Nunca na história das Copas do Mundo, política, negócios e futebol se entrelaçaram da forma como aconteceu na edição encerrada no último domingo (19), com a vitória da seleção espanhola, por 1 a 0, sobre a da Argentina.
Pela primeira vez, três países —Estados Unidos, México e Canadá— receberam a competição, que contou, também de modo inédito, com a participação de 48 equipes.
A expansão reflete um processo de globalização incentivado pela Fifa, que estuda um aumento para 64 países em 2030, ano do centenário das Copas.
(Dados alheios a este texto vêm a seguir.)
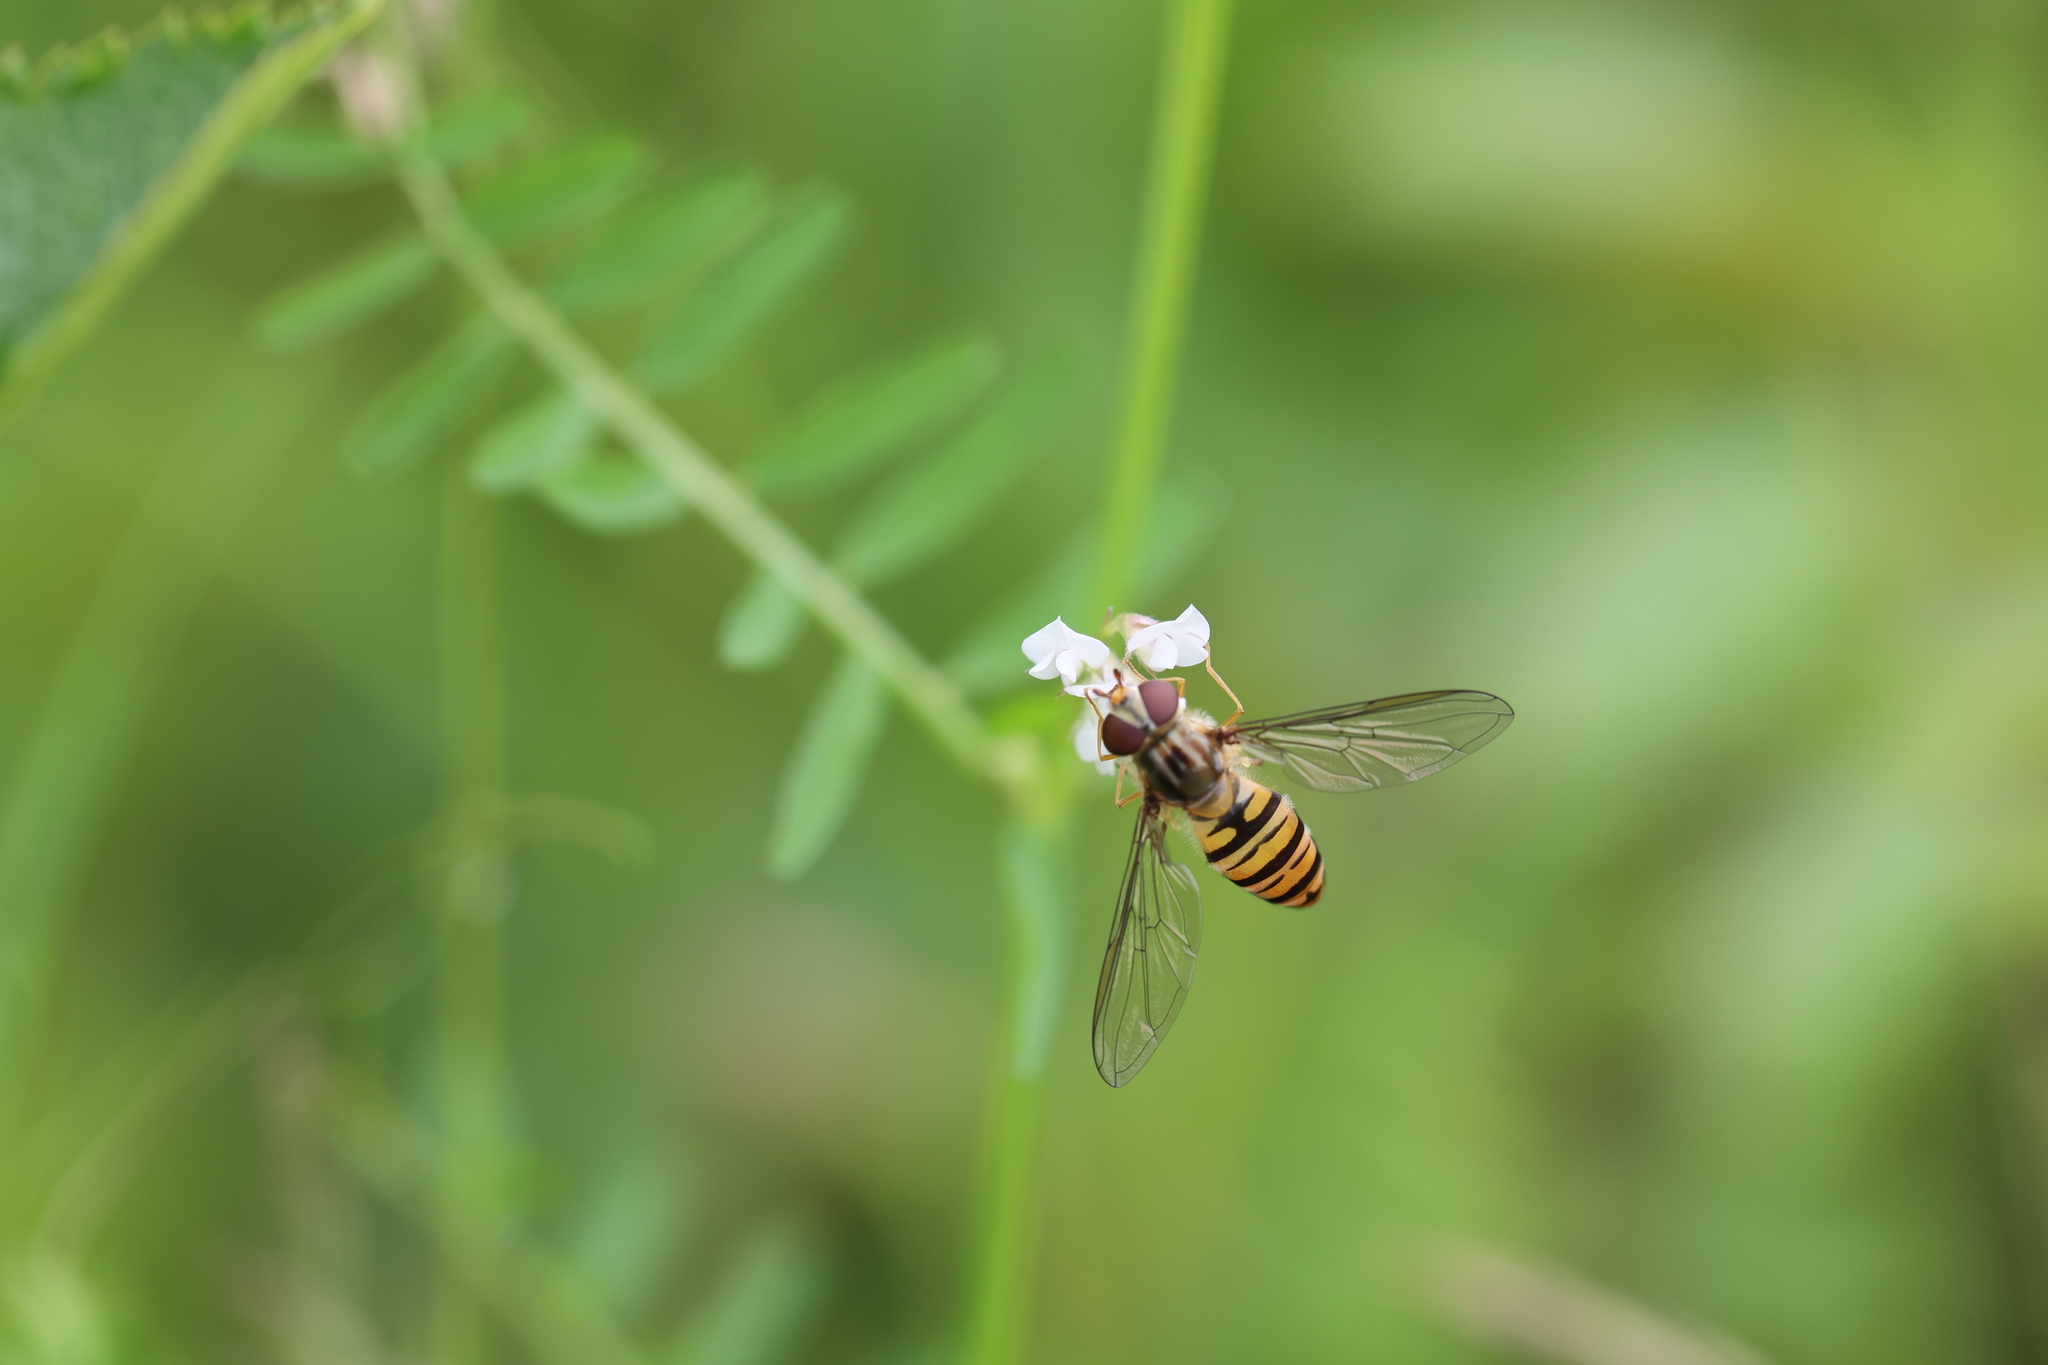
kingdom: Animalia
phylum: Arthropoda
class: Insecta
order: Diptera
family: Syrphidae
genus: Episyrphus
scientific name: Episyrphus balteatus
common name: Marmalade hoverfly
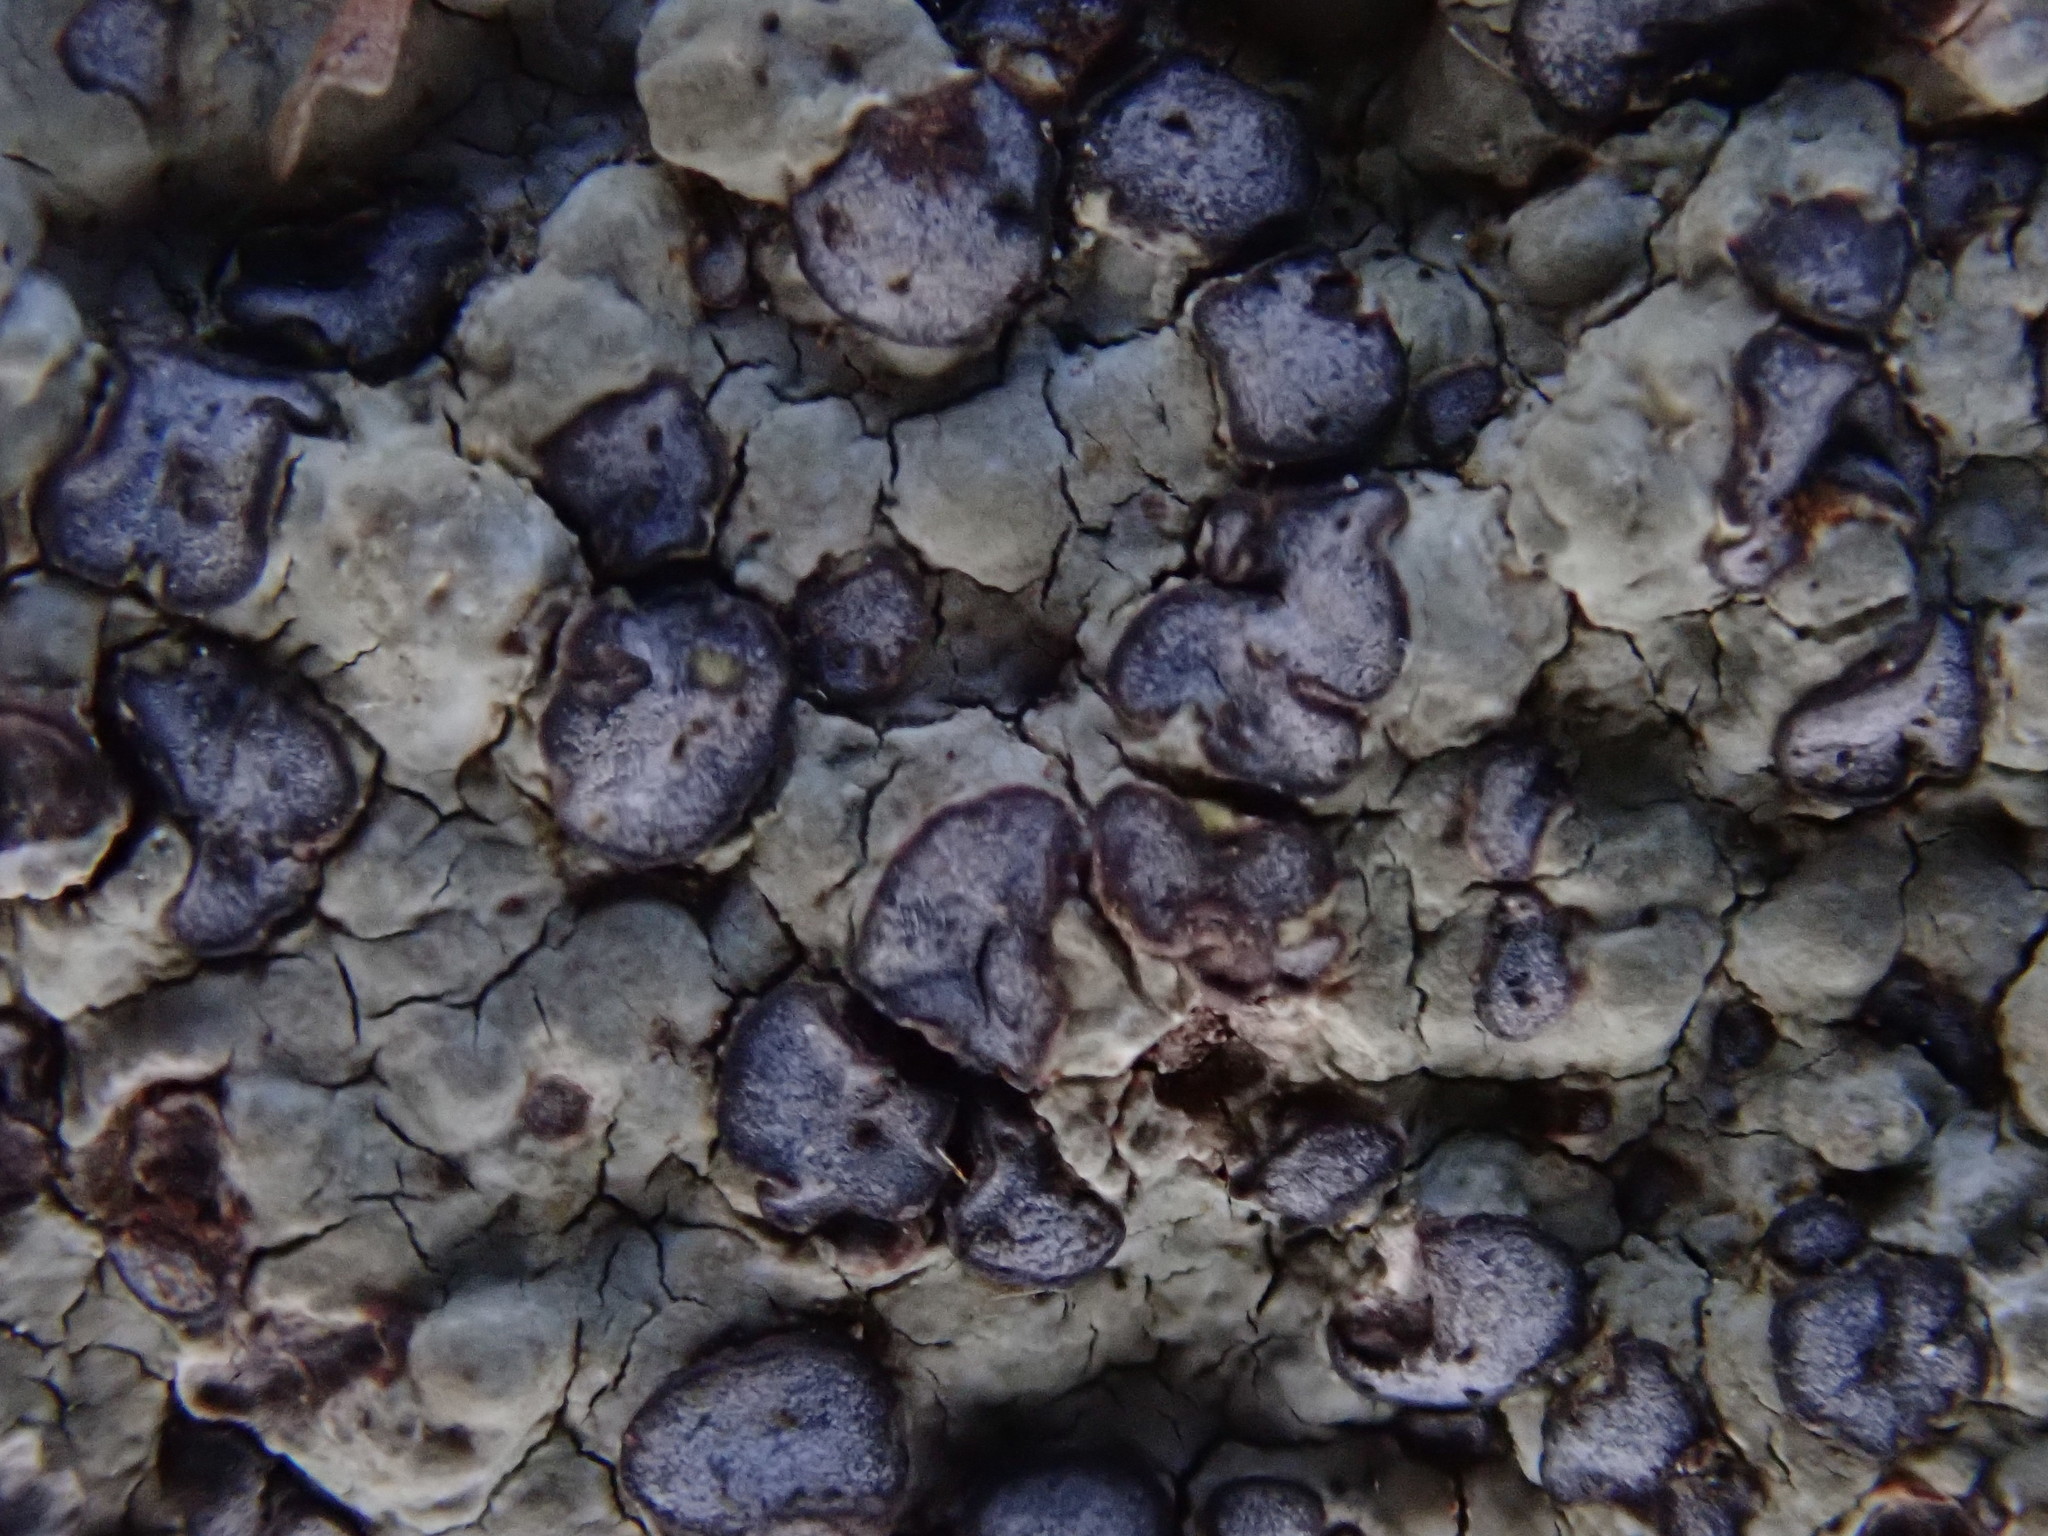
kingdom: Fungi
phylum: Ascomycota
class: Lecanoromycetes
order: Lecideales
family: Lecideaceae
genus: Porpidia
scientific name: Porpidia albocaerulescens
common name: Smokey-eyed boulder lichen
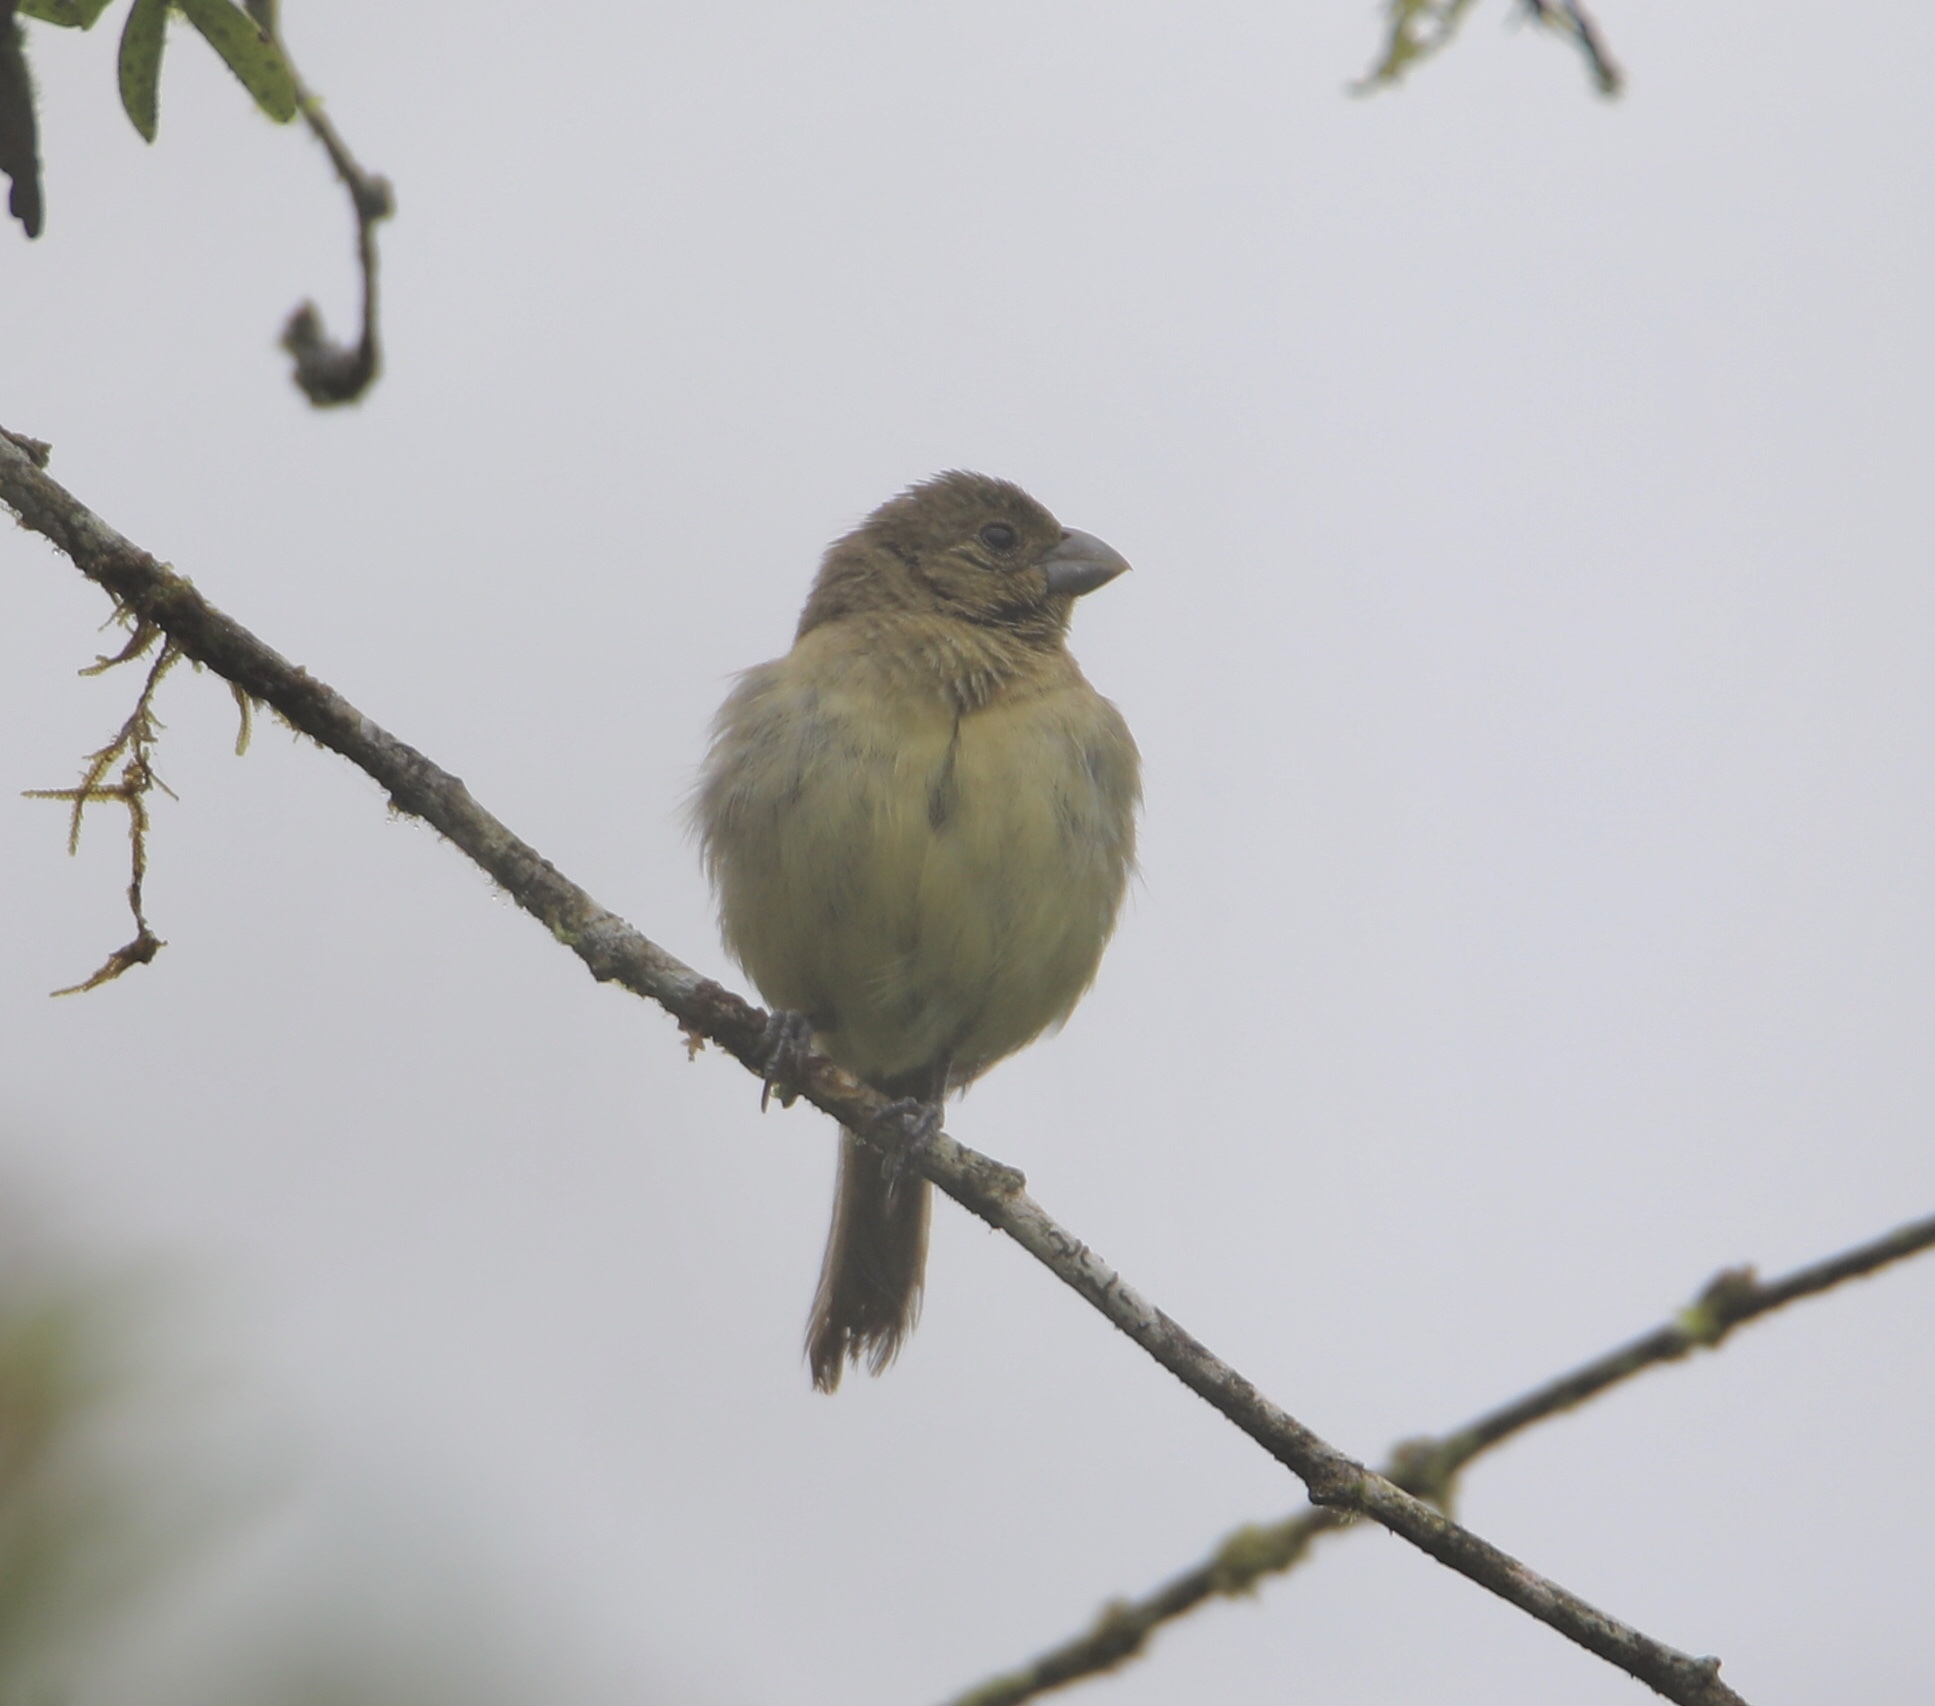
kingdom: Animalia
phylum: Chordata
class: Aves
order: Passeriformes
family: Thraupidae
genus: Sporophila
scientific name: Sporophila nigricollis
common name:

A primeira competição ocorreu no Uruguai, com 13 nações. Em 1954, consolidou-se o formato com 16 participantes, mantido até 1978. Em 1982, passou-se a 24 seleções, número que subiu para 32 entre 1998 e 2022.
À ampliação territorial e numérica correspondeu, nesta Copa, um notável fortalecimento dos negócios. Desde o aumento de vendas e preços de ingressos ao vasto leque de patrocinadores e anunciantes presentes nos locais de disputa e nas transmissões por diversas plataformas.
O presidente da Fifa, Gianni Infantino, estimou, em 2022, US$ 286 bilhões ao ano —à época, R$ 1,45 trilhão. Também foi a primeira vez que a Globo não exibiu todos os jogos, o que deu espaço ao crescimento recorde à CazéTV, um canal do Youtube.
A pressão financeira, reforçada, entre outros fatores, pela avalanche de sites de apostas, gerou intervenção na própria dinâmica do esporte: as chamadas pausas para hidratação, que dividiram as partidas em quatro tempos.
O sistema, adotado no basquete profissional dos EUA, favorece as inserções de publicidade, mas levanta dúvidas referentes ao tradicional andamento do jogo.
Além das duas novas pausas, o intervalo de 15 minutos entre o primeiro e o segundo tempo foi ampliado, para dar lugar a shows musicais, como acontece no Super Bowl, a disputa pelo título do futebol americano.
Viu-se também um tipo de intervenção política personalista, promovida pelo presidente Donald Trump, com aquiescência de Infantino —já antes do evento, a Fifa havia bajulado o republicano com um insólito prêmio da paz.
A pedido de Trump, a entidade chegou ao cúmulo de anular a aplicação da regra da suspensão automática por uma partida de um jogador americano anteriormente expulso de campo.
O governo americano também impediu a delegação iraniana de pernoitar em território dos EUA, promoveu revistas constrangedoras em jogadores e barrou a entrada de um árbitro da Somália.
Do ponto de vista futebolístico, parece prevalecer a avaliação de que a Copa foi atraente e bem disputada. Se a quantidade maior de seleções propiciou alguns embates desinteressantes, houve também encontros surpreendentes e emocionantes, que projetaram países distantes dos holofotes internacionais, caso emblemático da seleção de Cabo Verde.